Agents do much more than simply respond to prompts. They can search the internet, call internal functions or external APIs, access past memories, etc. By examining the context window, we can understand how they work.
Let’s consider a simple agent that can call a calculator function. Here’s how the conversation unfolds in the context window:
First, the system message instructs the agent about its capabilities and how to use the calculator function. This is followed by the user’s question, which will trigger a multi-step process:
{
"messages": [
{
"role": "system",
"content": "You are an agent that can call a calculator function.
The function `call_calculator` expects a JSON object with a single
field `expression` containing a valid math expression and returns
a JSON object with a field `result`."
},
{
"role": "user",
"content": "What is 12 × 7?"
}
]
}
The agent responds by indicating it needs to use the calculator:
{
"role": "assistant",
"content": "I need to multiply two numbers. Action: call_calculator",
"function_call": {
"name": "call_calculator",
"arguments": {
"expression": "12 * 7"
}
}
}
An external system parses this response, calls the calculator function, and adds the result back to the context:
{
"role": "function",
"name": "call_calculator",
"content": "{\"result\": 84}"
}
Finally, the LLM sees this result and provides the final answer:
{
"role": "assistant",
"content": "Observation: The calculator says 84. Final Answer: 12 × 7 = 84."
}
The complete conversation in the context window looks like this:
{
"messages": [
{
"role": "system",
"content": "You are an agent that can call a calculator function.
The function `call_calculator` expects a JSON object with a single
field `expression` containing a valid math expression and returns
a JSON object with a field `result`."
},
{
"role": "user",
"content": "What is 12 × 7?"
},
{
"role": "assistant",
"content": "I need to multiply two numbers. Action: call_calculator",
"function_call": {
"name": "call_calculator",
"arguments": {
"expression": "12 * 7"
}
}
},
{
"role": "function",
"name": "call_calculator",
"content": "{\"result\": 84}"
},
{
"role": "assistant",
"content": "Observation: The calculator says 84. Final Answer: 12 × 7 = 84."
}
]
}
More complex agentic behaviors work similarly: function calls (internet searches, API calls, memory access) are all added to the context window, enabling the LLM to produce appropriate responses.
Building agents involves more than just a context window and an LLM, you typically need a model-agnostic orchestrator (like LangChain) that manages state & memory (buffers, summaries, vector stores), tool routing (function calls, search, code execution, APIs), multi-step planning with sub-agent spawning, and observability (tracing, cost tracking, evaluation pipelines); though this may feel overly complex for smaller projects.
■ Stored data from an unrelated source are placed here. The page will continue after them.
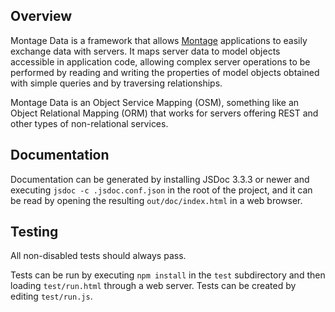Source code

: ## Overview

Montage Data is a framework that allows
[Montage](https://github.com/montagejs/montage) applications to easily exchange
data with servers. It maps server data to model objects accessible in
application code, allowing complex server operations to be performed by reading
and writing the properties of model objects obtained with simple queries and
by traversing relationships.

Montage Data is an Object Service Mapping (OSM), something like an Object
Relational Mapping (ORM) that works for servers offering REST and other types
of non-relational services.

## Documentation

Documentation can be generated by installing JSDoc 3.3.3 or newer and executing
`jsdoc -c .jsdoc.conf.json` in the root of the project, and it can be read by
opening the resulting `out/doc/index.html` in a web browser.

## Testing

All non-disabled tests should always pass.

Tests can be run by executing `npm install` in the `test` subdirectory and then
loading `test/run.html` through a web server. Tests can be created by editing
`test/run.js`.
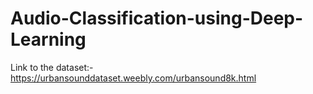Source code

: # Audio-Classification-using-Deep-Learning
Link to the dataset:- https://urbansounddataset.weebly.com/urbansound8k.html


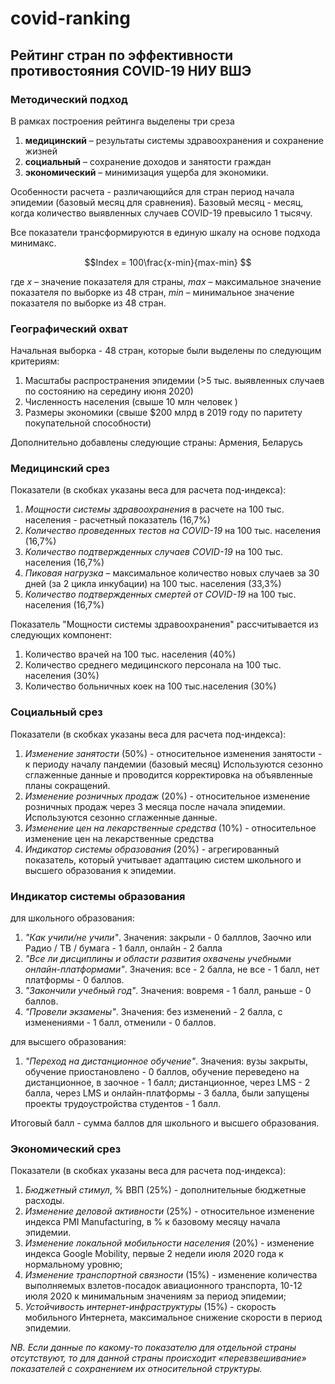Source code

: # covid-ranking

## Рейтинг стран по эффективности противостояния COVID-19 НИУ ВШЭ


### Методический подход 

В рамках построения рейтинга выделены три среза

1. **медицинский** – результаты системы здравоохранения и сохранение жизней 
1. **социальный** – сохранение доходов и занятости граждан 
1. **экономический** – минимизация ущерба для экономики. 


Особенности расчета - различающийся для стран период начала эпидемии (базовый месяц для сравнения). Базовый месяц - месяц, когда количество выявленных случаев COVID-19 превысило 1 тысячу. 

Все показатели трансформируются в единую шкалу на основе подхода минимакс. 

$$Index = 100\frac{x-min}{max-min} $$

где *x* – значение показателя для страны, *max* – максимальное значение показателя по выборке из 48 стран, 
*min* – минимальное значение показателя по выборке из 48 стран.


### Географический охват 

Начальная выборка - 48 стран, которые были выделены по следующим критериям: 

1. Масштабы распространения эпидемии (>5 тыс. выявленных случаев по состоянию на середину июня 2020)
1. Численность населения (свыше 10 млн человек )
1. Размеры экономики (свыше $200 млрд в 2019 году по паритету покупательной способности)

Дополнительно добавлены следующие страны: Армения, Беларусь


### Медицинский срез

Показатели (в скобках указаны веса для расчета под-индекса):

1. *Мощности системы здравоохранения* в расчете на 100 тыс. населения - расчетный показатель (16,7%)
1. *Количество проведенных тестов на COVID-19* на 100 тыс. населения (16,7%)
1. *Количество подтвержденных случаев COVID-19* на 100 тыс. населения (16,7%)
1. *Пиковая нагрузка* – максимальное количество новых случаев за 30 дней (за 2 цикла инкубации) на 100 тыс. населения (33,3%)
1. *Количество подтвержденных смертей от COVID-19* на 100 тыс. населения (16,7%)


Показатель "Мощности системы здравоохранения" рассчитывается из следующих компонент: 

1. Количество врачей на 100 тыс. населения (40%)
1. Количество среднего медицинского персонала на 100 тыс. населения (30%)
1. Количество больничных коек на 100 тыс.населения (30%)

### Социальный срез 

Показатели (в скобках указаны веса для расчета под-индекса):


1. *Изменение занятости* (50%) - относительное изменения занятости - к периоду началу пандемии (базовый месяц) Используются сезонно сглаженные данные и проводится корректировка на объявленные планы сокращений. 
1. *Изменение розничных продаж* (20%) - относительное изменение розничных продаж через 3 месяца после начала эпидемии. Используются сезонно сглаженные данные. 
1. *Изменение цен на лекарственные средства* (10%) - относительное изменение цен на лекарственные средства 
1. *Индикатор системы образования* (20%) - агрегированный показатель, который учитывает адаптацию систем школьного и высшего образования к эпидемии. 


### Индикатор системы образования

для школьного образования: 

1. *"Как учили/не учили"*. Значения: закрыли - 0 балллов, Заочно или Радио / ТВ / бумага - 1 балл, онлайн - 2 балла
1. *"Все ли дисциплины и области развития охвачены учебными онлайн-платформами"*. Значения: все - 2 балла, не все - 1 балл, нет платформы - 0 баллов.
1. *"Закончили учебный год"*. Значения: вовремя - 1 балл, раньше - 0 баллов. 
1. *"Провели экзамены"*. Значения: без изменений - 2 балла, с изменениями - 1 балл, отменили  - 0 баллов. 

для высшего образования: 

1. *"Переход на дистанционное обучение"*. Значения: вузы закрыты, обучение приостановлено - 0 баллов, обучение переведено на дистанционное, в  заочное - 1 балл; дистанционное, через LMS - 2 балла, через LMS и онлайн-платформы - 3 балла, были запущены проекты трудоустройства студентов - 1 балл. 

Итоговый балл - сумма баллов для школьного и высшего образования. 


### Экономический срез 

Показатели (в скобках указаны веса для расчета под-индекса):

1.  *Бюджетный стимул*, % ВВП (25%) - дополнительные бюджетные расходы. 
1.  *Изменение деловой активности* (25%) - относительное изменение индекса PMI Manufacturing, в % к базовому месяцу начала эпидемии.
1.  *Изменение локальной мобильности населения* (20%) - изменение индекса Google Mobility, первые 2 недели июля 2020 года к нормальному уровню;
1.  *Изменение транспортной связности* (15%) - изменение количества выполняемых взлетов-посадок авиационного транспорта, 10-12 июля 2020 к минимальным значениям за период эпидемии;
1.  *Устойчивость интернет-инфраструктуры* (15%) - скорость мобильного Интернета, максимальное снижение скорости в период эпидемии.

*NB. Если данные по какому-то показателю для отдельной страны отсутствуют, то для данной страны происходит «перевзвешивание» показателей с сохранением их относительной структуры.*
In this post, we’ve explored several key concepts: the context window, tokens, prompt engineering, LLMs as mathematical functions, agentic behavior, and memory systems.
This represents just a small portion of the broader LLM ecosystem. Many more concepts await exploration: embedding databases, RAG (Retrieval-Augmented Generation), reasoning models, MCPs (Model Context Protocol), and beyond. I encourage you to continue learning about these technologies and, most importantly, to start experimenting with them in your own projects.